Dear Troy Duffy:
Congratulations to you on the epic failure that was The Boondock Saints II: All Saints Day!
Despite your success in the making of the original Saints film, I must say that I am not, in the least, surprised by the horrible piece of s**t that was the sequel. After viewing the eye-opening documentary Overnight which detailed your rise and dismal fall from the Hollywood spotlight, I was amazed that anyone would give you the time of day, let alone provide you with the capital and means to create a sequel. Although I enjoyed the first Saints, even I was not looking forward to the second film.
I think that the title of the sequel alone speaks volumes as to the quality of the film. Much like Michael Bay with Transformers: Revenge of the Fallen, you must have felt that we required a colon-laden title with further explanation as to what we might expect in the film. Well, sir, much like Michael Bay, you made it quite clear that by adding more money to the film, we could expect more s**t and less plot. Thank you for clearing that up; I would have been quite confused if you had simply left the title as The Boondock Saints II.

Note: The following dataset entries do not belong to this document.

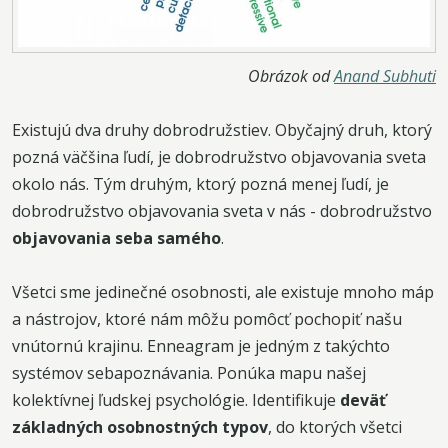
Obrázok od
Anand Subhuti
Existujú dva druhy dobrodružstiev. Obyčajný druh, ktorý
pozná väčšina ľudí, je dobrodružstvo objavovania sveta
okolo nás. Tým druhým, ktorý pozná menej ľudí, je
dobrodružstvo objavovania sveta v nás - dobrodružstvo
objavovania seba samého
.
Všetci sme jedinečné osobnosti, ale existuje mnoho máp
a nástrojov, ktoré nám môžu pomôcť pochopiť našu
vnútornú krajinu. Enneagram je jedným z takýchto
systémov sebapoznávania. Ponúka mapu našej
kolektívnej ľudskej psychológie. Identifikuje
deväť
základných osobnostných typov
, do ktorých všetci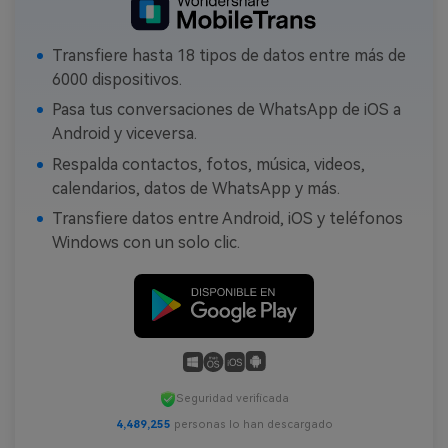
Transfiere hasta 18 tipos de datos entre más de
6000 dispositivos.
Pasa tus conversaciones de WhatsApp de iOS a
Android y viceversa.
Respalda contactos, fotos, música, videos,
calendarios, datos de WhatsApp y más.
Transfiere datos entre Android, iOS y teléfonos
Windows con un solo clic.
Seguridad verificada
4,489,255
personas lo han descargado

Rather than discuss with you the myriad of problems and poor filmmaking that plagued this film, I will simply ask you not to make any further Saints films. (I want to save anyone who was remotely interested in buying a ticket from wasting two hours of their life.) On second thought, please do not make any movies at all. Given the overall rehashing of the first film in the second (poorly done, I might add), it has been made clear that either 1) your first film was either a complete fluke of talent, or 2) someone at The Weinstein Company completely overhauled your original script, turning it into something watchable. By copying and pasting the workable bits of the first Saints into the sequel, it was obvious that you had nothing left in your creative arsenal.
Mr. Duffy, you are nothing more than a sad, middle-aged, has-been who got the chance to rehash his one success of yesteryear to moviegoers, rather than the drunken townies at the local pub. You might have a warmer reception at Cheers; at least everyone will know your name.